Your goal: Write the next part of the forum post below on how much earnest money an investor should put up, picking up right after its last sentence.

Passage:
++++++++++++++++++++

Assignment of Contract - Posted by Grace of IL

Posted by JohnBoy on June 07, 2005 at 10:30:07:

Realtors always ask for a $1000 or more. But there is no minimum amount that is required by law. What you tell the realtor is this. I’m an INVESTOR! I submit over 50 offers every month. If I put a $1000 up as earnest money on every offer I would have over $50,000 floating around every month tied up as earnest money earning no interest. The MOST I ever put up is $100. If you can’t understand and deal with this then I’ll just have to find another realtor to work with. A $100 as earnest money only requires me to tie up $5000 per month in earnest deposits. That’s a lot better than having $50,000 tied up month after month. You are not the typical everyday retail buyer that buys a house once or twice in a lifetime. You are an INVESTOR that buys as many houses as you can get! Therefore, your policy is only a $100 for earnest money which is 10 times the amount you usually put up. Usually you only put up $10. But a $100 is the max!

++++++++++++++++++++

Stored records:

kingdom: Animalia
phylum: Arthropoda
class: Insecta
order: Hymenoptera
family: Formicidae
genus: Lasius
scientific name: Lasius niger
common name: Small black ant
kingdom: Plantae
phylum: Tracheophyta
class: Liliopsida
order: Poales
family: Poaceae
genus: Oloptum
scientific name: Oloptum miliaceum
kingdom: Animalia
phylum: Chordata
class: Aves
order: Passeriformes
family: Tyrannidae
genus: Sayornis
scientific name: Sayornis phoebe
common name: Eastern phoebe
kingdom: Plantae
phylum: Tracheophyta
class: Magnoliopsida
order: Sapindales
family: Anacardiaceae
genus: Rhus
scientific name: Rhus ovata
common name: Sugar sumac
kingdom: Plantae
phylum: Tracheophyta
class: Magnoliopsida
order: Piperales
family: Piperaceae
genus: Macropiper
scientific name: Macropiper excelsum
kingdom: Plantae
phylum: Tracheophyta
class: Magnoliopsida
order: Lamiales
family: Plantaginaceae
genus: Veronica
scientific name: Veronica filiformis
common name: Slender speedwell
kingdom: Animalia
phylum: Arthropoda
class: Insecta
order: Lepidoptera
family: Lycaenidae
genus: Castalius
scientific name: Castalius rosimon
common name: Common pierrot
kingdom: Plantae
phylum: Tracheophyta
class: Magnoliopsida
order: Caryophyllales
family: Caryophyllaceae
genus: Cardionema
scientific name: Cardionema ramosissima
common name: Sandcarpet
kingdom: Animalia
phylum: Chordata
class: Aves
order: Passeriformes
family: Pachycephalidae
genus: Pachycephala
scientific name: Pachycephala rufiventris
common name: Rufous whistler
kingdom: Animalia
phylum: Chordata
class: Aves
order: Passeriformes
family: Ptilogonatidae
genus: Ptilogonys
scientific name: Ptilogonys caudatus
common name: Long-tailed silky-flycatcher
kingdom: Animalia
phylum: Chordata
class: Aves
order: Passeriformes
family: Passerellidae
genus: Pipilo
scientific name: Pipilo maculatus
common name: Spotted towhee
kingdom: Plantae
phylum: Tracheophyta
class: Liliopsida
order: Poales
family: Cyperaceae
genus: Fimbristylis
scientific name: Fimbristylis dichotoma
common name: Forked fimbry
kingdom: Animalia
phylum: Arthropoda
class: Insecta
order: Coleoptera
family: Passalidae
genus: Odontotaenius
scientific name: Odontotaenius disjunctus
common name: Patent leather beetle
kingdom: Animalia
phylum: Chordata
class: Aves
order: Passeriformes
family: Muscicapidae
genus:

++++++++++++++++++++

Answer to the task:
As far as having a letter for a preapproved loan, try this. Look, I understand you like to have preapproved loans in place from people so you know you’re not wasting your time, but I’m an investor and I have access to plenty of cash when I need it. I can get you a preapproval letter, but what is that really going to do for you? It doesn’t require me to buy anything. I can get all the approval letters you want. They mean nothing! I still have to agree to buy. I still have to show up to close on the sale. Unless I do that all the approval letters in the world are not worth the paper they are written on. I can get you hundred of them! I have a good mortgage broker that will write all the approval letters I need. How many do you need??? 1, 20, 50, 100…how many? None of them mean anything unless I close anyway. I’m not here to waste your time and I don’t expect you to waste mine! I’m a serious buyer and I’ll buy as many properties as you can find for me that meet my criteria. Are you interested in selling property or more interested in games with worthless letters?

If you need one and still want to work with the agent then get one from a mortgage broker. With your credit score you should have no problem getting one.

Why do you need to pull the equity out of your property? For what? If you are assigning your contracts you don’t need it for anything!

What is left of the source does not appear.